__Problem to work on__. Pictures do not belong in your copy. Repeat all the other data exactly.

Document understanding data:

== Segment start ==

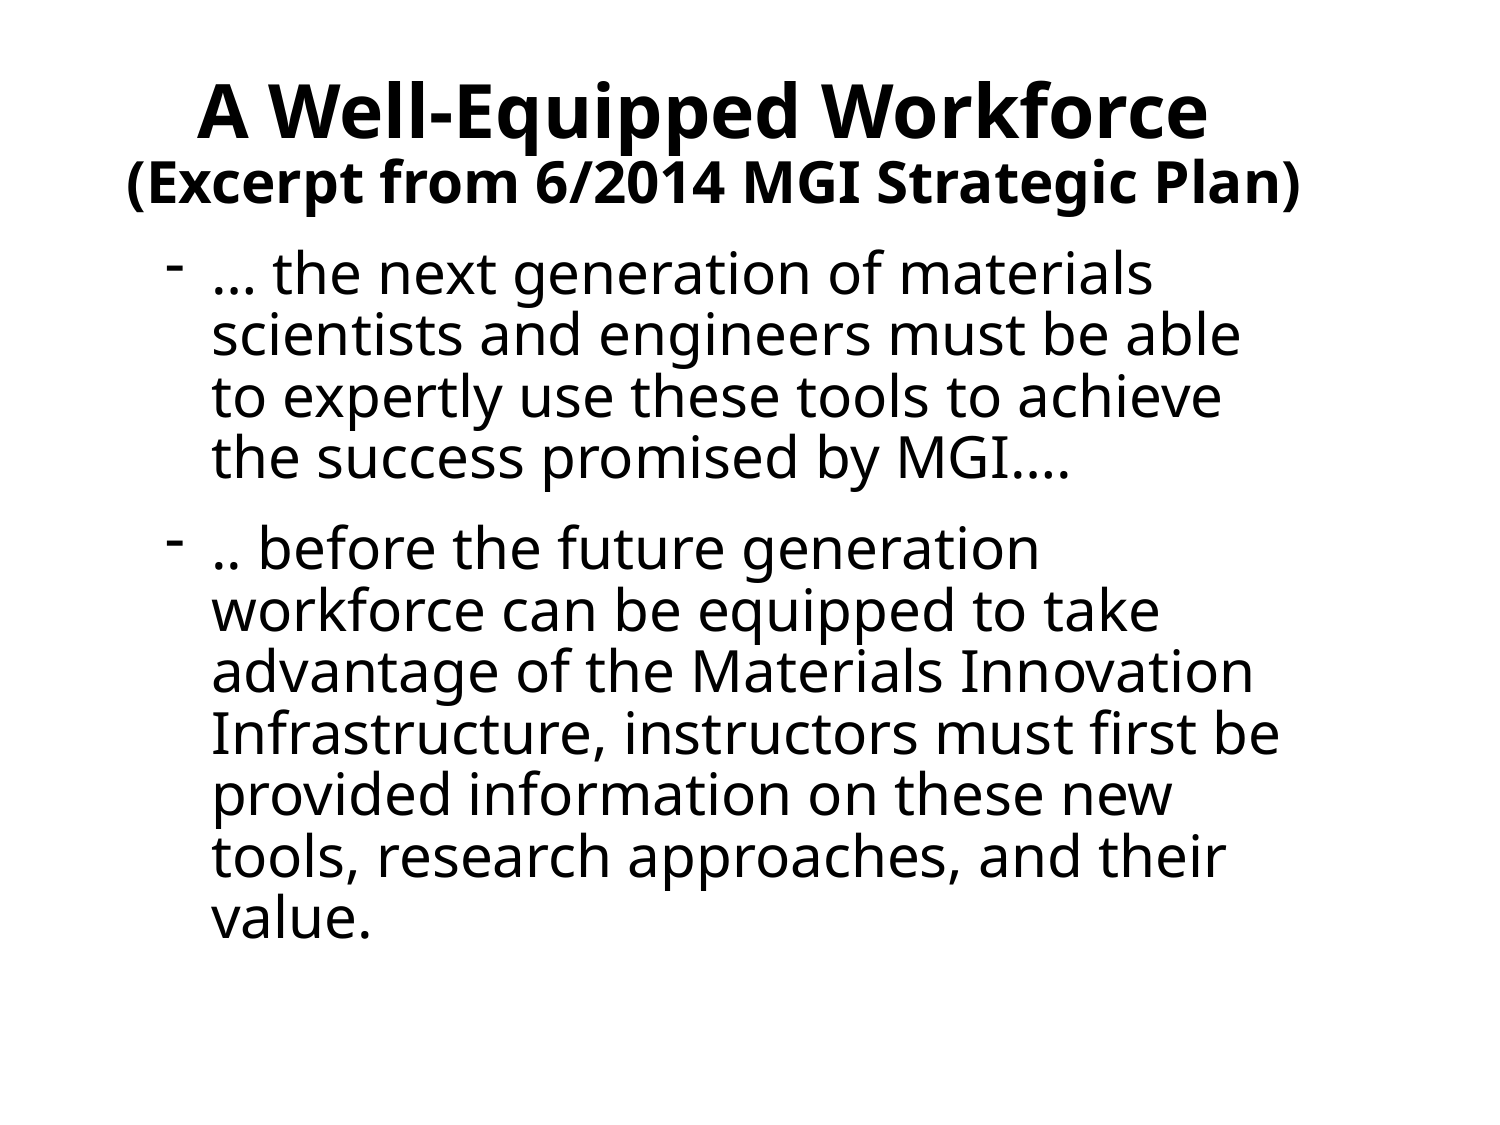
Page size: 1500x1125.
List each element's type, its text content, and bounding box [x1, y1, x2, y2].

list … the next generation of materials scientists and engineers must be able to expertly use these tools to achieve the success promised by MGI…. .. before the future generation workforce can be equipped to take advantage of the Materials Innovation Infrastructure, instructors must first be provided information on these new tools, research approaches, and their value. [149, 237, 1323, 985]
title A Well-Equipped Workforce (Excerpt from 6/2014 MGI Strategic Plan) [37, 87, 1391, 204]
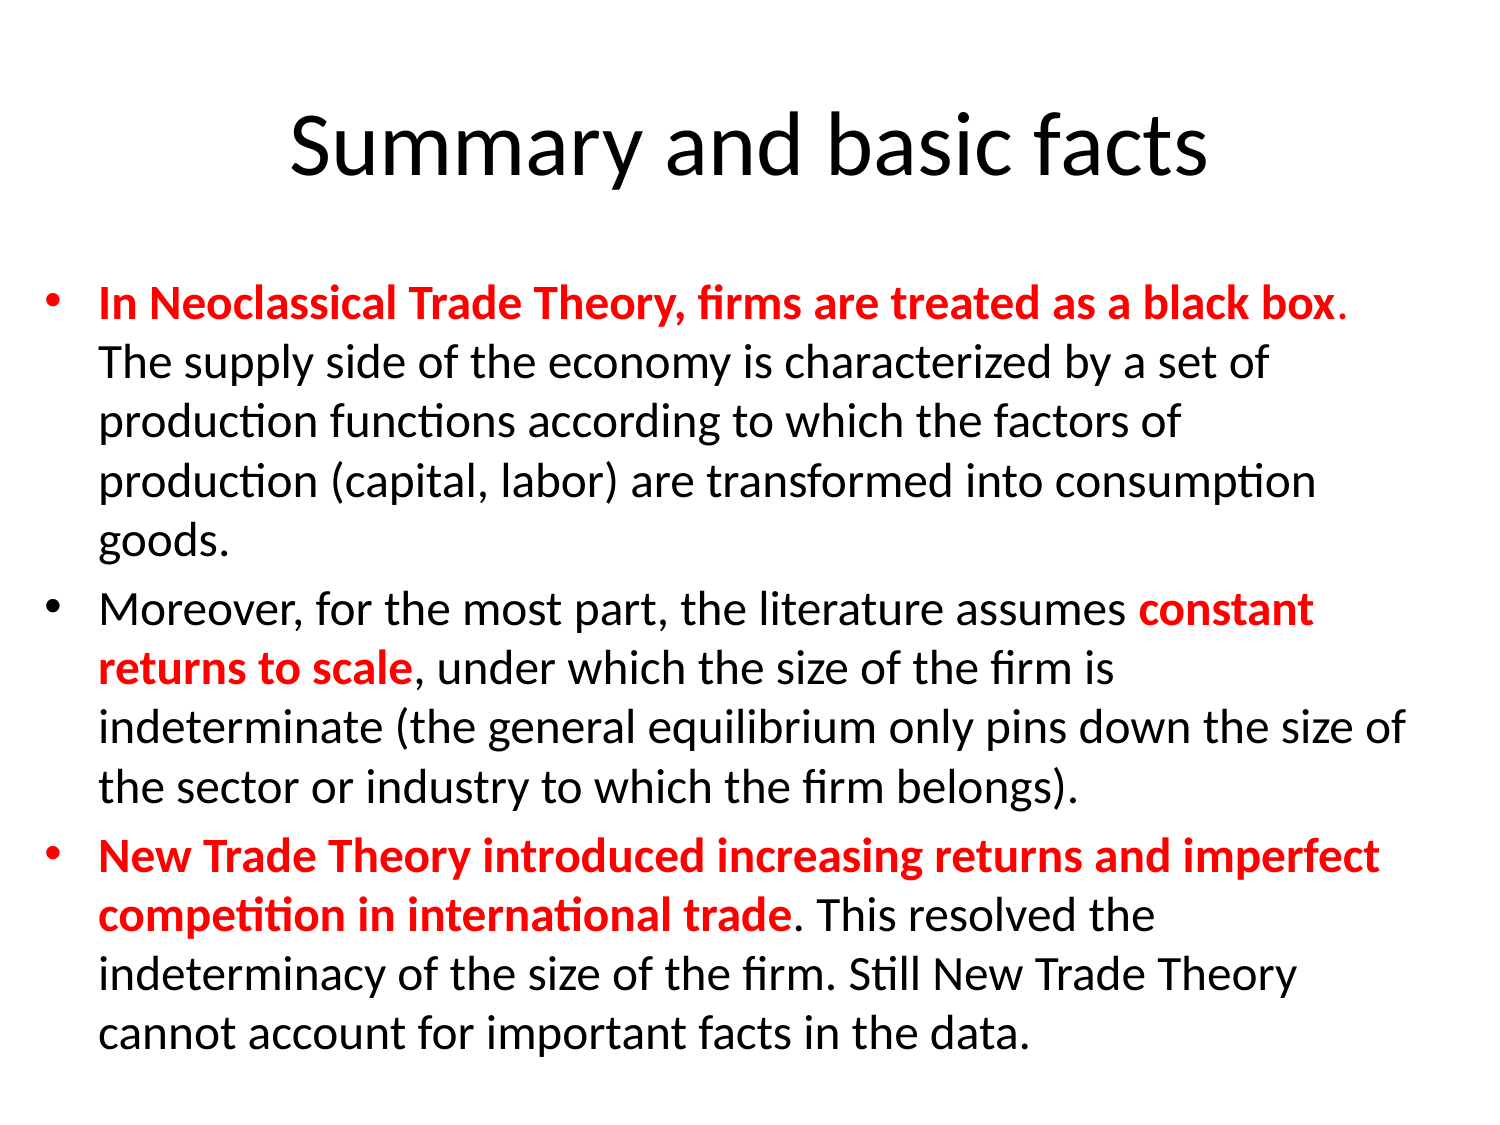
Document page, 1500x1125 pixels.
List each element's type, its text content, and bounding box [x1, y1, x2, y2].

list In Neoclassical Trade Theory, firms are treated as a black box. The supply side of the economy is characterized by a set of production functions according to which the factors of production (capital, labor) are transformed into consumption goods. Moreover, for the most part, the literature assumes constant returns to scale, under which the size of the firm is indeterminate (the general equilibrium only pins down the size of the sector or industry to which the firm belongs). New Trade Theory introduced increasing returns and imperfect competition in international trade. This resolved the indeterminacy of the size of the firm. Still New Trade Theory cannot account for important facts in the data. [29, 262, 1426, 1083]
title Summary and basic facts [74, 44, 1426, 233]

== Segment end ==

__Exercise solution__.
Page size: 1500x1125.
List each element's type, its text content, and bounding box [x1, y1, x2, y2].

list … the next generation of materials scientists and engineers must be able to expertly use these tools to achieve the success promised by MGI…. .. before the future generation workforce can be equipped to take advantage of the Materials Innovation Infrastructure, instructors must first be provided information on these new tools, research approaches, and their value. [149, 237, 1323, 985]
title A Well-Equipped Workforce (Excerpt from 6/2014 MGI Strategic Plan) [37, 87, 1391, 204]
Document page, 1500x1125 pixels.
List each element's type, its text content, and bounding box [x1, y1, x2, y2].

list In Neoclassical Trade Theory, firms are treated as a black box. The supply side of the economy is characterized by a set of production functions according to which the factors of production (capital, labor) are transformed into consumption goods. Moreover, for the most part, the literature assumes constant returns to scale, under which the size of the firm is indeterminate (the general equilibrium only pins down the size of the sector or industry to which the firm belongs). New Trade Theory introduced increasing returns and imperfect competition in international trade. This resolved the indeterminacy of the size of the firm. Still New Trade Theory cannot account for important facts in the data. [29, 262, 1426, 1083]
title Summary and basic facts [74, 44, 1426, 233]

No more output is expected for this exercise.